At 5:45a -0400 on 28 May 2007, Yves Goergen wrote:
> On 28.05.2007 09:06 CE(S)T, Kevin Hunter wrote:
>> In particular, I imagine a lot of the HTTP requests would be the
>> same, so you could create a table to store the requested URLs, and
>> then have a second table with the timestamp and foreign key
>> relationship into the first.
> Interesting idea. Inserting would be more work to find the already
> present "dictionary" rows.
My guess is not /that/ much work, since you should only have a known and
relatively small set in this dictionary, it'd basically be cached the
whole time. But, that's my guess. Haven't tried it. Practice and
theory . . .
> Also, URLs sometimes contain things like
> session IDs. They're probably not of interest for my use but it's not
> always easy to detect them for removal.

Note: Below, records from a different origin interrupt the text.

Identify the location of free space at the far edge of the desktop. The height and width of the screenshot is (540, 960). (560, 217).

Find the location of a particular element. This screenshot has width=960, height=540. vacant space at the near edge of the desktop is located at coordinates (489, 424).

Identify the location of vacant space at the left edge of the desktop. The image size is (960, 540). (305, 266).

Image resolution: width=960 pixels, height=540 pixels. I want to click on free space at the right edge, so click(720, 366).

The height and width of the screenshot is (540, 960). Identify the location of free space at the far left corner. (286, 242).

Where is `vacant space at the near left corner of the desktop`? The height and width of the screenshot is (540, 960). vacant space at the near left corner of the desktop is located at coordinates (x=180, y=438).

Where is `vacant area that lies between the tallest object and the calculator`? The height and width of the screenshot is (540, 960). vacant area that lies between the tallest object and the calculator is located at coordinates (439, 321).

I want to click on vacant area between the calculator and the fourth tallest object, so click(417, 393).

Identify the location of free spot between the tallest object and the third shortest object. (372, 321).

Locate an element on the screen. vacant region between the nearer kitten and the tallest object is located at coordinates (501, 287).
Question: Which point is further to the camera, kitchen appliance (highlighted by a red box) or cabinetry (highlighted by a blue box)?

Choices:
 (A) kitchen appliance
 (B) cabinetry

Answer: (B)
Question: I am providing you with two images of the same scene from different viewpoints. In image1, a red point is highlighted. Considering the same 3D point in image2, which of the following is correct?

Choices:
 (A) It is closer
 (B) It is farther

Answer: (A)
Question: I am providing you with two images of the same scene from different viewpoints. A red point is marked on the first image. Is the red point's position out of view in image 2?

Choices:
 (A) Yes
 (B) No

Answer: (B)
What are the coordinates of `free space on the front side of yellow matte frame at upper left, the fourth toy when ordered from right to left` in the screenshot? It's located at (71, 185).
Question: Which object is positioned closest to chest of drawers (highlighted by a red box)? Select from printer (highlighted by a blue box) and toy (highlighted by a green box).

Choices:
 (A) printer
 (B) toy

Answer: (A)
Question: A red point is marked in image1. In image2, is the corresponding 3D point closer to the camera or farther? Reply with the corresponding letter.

Really? Why wouldn't it be easy to detect them? You presumably know
what variable you're looking for in the URL string, and applying a
simple regex search-and-replace . . . ?
> IP addresses (IPv4) and especially return codes (which can be mapped to
> a 1-byte value) are probably not worth the reference. Data size values
> should be too distributed for this.
Well, presumably, you'd normalize that part of the table. That is,
rather than include multiple foreign keys in your "data" rows, you'd
create a cartesian product of the the return codes with the dictionary
table. You'd have a slightly more bloated dictionary, but depending on
the number of requests the site(s) get(s), the aggregation would more
than make up for it.
> I could also parse user agent
> strings for easier evaluation, but this takes me the possibility to add
> support for newer browsers at a later time. (Well, I could update the
> database from the original access log files when I've updated the UA
Same thought. If you've only a known set of UA strings, you could
normalize them with the dictionary table as well.
> How large is a row reference? 4 bytes?
I don't know, I'm fairly new to MySQL. I suppose it'd also matter on
the type of index. Anyone more knowledgeable wanna pipe up?
Well. Whatever method works for your needs, cool. I'm going to check
out both MYISAMPACK and ARCHIVE. I was unaware of those. Thanks list!